EXTRAIT:
= = = = =

À l'occasion du 46ème match joué contre l'Afrique du sud et terminé par la plus cruelle des façons, nous vous invitons à vous replonger dans les années 1970, trente ans après le début de l'apartheid en Afrique du Sud et 6 ans après l'assassinat de Martin Luther King.

Le samedi 23 novembre 1974 s'est déroulé un test match contre l'Afrique du Sud, remporté par les Springboks à Toulouse 4-13. Nous sommes en plein Apartheid et le mouvement sportif dans son ensemble rejette l'Afrique du sud de la plupart des compétitions sportives. Cela fait déjà 11 ans qu'elle ne fait plus partie du mouvement olympique et les Néo-Zélandais, Australiens et Britanniques refusent d'aller jouer dans ce pays depuis 1971.

= = = = =

DONNÉES FOURNIES:

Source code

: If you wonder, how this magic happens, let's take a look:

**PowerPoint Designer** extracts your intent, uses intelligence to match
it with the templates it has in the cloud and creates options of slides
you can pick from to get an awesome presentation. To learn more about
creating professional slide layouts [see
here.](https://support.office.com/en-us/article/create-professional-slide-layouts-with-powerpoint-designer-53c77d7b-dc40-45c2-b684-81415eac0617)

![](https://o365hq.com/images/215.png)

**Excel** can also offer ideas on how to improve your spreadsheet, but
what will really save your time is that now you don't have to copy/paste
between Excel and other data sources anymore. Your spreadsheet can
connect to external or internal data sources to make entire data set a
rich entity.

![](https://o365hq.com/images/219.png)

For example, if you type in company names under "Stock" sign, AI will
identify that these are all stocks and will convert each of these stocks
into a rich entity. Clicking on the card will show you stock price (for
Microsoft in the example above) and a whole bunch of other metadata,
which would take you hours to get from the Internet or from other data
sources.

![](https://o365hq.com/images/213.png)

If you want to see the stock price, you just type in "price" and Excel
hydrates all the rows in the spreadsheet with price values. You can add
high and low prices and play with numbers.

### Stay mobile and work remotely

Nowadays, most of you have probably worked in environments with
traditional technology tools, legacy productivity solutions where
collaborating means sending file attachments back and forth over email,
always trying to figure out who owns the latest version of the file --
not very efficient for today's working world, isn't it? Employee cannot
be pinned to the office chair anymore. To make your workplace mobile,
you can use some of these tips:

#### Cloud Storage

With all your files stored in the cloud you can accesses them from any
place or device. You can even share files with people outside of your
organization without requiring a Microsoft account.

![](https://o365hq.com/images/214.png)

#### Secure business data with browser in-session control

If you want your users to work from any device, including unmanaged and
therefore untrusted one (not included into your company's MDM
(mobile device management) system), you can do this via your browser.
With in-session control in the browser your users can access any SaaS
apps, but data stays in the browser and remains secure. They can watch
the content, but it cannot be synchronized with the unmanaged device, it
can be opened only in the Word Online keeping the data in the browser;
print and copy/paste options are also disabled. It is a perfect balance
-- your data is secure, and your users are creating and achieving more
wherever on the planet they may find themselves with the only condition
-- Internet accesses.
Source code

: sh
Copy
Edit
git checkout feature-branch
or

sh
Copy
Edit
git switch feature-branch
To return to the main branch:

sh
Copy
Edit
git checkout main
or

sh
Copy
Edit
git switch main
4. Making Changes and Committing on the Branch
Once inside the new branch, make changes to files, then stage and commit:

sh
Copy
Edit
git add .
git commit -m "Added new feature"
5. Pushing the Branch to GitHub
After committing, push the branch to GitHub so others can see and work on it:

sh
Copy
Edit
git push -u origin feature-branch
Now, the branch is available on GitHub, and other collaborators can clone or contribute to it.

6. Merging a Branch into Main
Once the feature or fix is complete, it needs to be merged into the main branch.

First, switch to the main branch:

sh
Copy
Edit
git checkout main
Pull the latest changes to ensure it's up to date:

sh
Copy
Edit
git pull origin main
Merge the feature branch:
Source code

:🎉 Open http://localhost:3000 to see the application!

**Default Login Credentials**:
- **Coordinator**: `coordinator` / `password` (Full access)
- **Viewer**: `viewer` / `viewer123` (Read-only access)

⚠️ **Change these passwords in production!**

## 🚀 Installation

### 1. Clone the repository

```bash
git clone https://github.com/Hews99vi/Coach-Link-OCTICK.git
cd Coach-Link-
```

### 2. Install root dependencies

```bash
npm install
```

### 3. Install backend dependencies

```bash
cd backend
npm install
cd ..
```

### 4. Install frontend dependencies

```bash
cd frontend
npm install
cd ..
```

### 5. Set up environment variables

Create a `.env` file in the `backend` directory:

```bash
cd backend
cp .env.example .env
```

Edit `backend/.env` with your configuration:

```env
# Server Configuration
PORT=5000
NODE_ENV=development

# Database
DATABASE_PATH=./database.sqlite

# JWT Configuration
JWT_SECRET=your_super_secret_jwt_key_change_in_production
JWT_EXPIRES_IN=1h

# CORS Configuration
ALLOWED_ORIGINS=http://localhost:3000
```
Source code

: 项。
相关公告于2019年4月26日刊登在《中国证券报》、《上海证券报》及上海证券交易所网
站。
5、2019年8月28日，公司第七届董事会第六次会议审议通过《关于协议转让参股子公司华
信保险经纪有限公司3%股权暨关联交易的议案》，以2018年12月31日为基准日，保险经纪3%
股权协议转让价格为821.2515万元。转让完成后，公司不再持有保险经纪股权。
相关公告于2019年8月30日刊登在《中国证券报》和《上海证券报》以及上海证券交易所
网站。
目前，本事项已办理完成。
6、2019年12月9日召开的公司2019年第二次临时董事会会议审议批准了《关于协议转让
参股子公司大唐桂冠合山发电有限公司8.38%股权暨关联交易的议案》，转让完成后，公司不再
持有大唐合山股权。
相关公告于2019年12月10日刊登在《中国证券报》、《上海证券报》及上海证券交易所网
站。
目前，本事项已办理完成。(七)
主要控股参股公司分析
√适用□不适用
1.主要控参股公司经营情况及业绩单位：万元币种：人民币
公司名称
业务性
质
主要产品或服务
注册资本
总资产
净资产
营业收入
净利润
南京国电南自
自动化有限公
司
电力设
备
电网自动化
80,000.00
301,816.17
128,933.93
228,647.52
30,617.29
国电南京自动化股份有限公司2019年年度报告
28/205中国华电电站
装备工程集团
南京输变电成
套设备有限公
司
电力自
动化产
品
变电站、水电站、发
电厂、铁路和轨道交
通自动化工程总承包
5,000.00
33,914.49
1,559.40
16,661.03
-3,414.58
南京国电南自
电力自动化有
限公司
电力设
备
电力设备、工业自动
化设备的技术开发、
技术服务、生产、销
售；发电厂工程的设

= = = = =

CONSIGNE: Extrayez, s'il vous plaît, de l'extrait sur le test match de 1974 le passage compris entre « Le samedi 23 » et « pays depuis 1971. », inclus. Recopiez-le mot pour mot.

CORRIGÉ:
Le samedi 23 novembre 1974 s'est déroulé un test match contre l'Afrique du Sud, remporté par les Springboks à Toulouse 4-13. Nous sommes en plein Apartheid et le mouvement sportif dans son ensemble rejette l'Afrique du sud de la plupart des compétitions sportives. Cela fait déjà 11 ans qu'elle ne fait plus partie du mouvement olympique et les Néo-Zélandais, Australiens et Britanniques refusent d'aller jouer dans ce pays depuis 1971.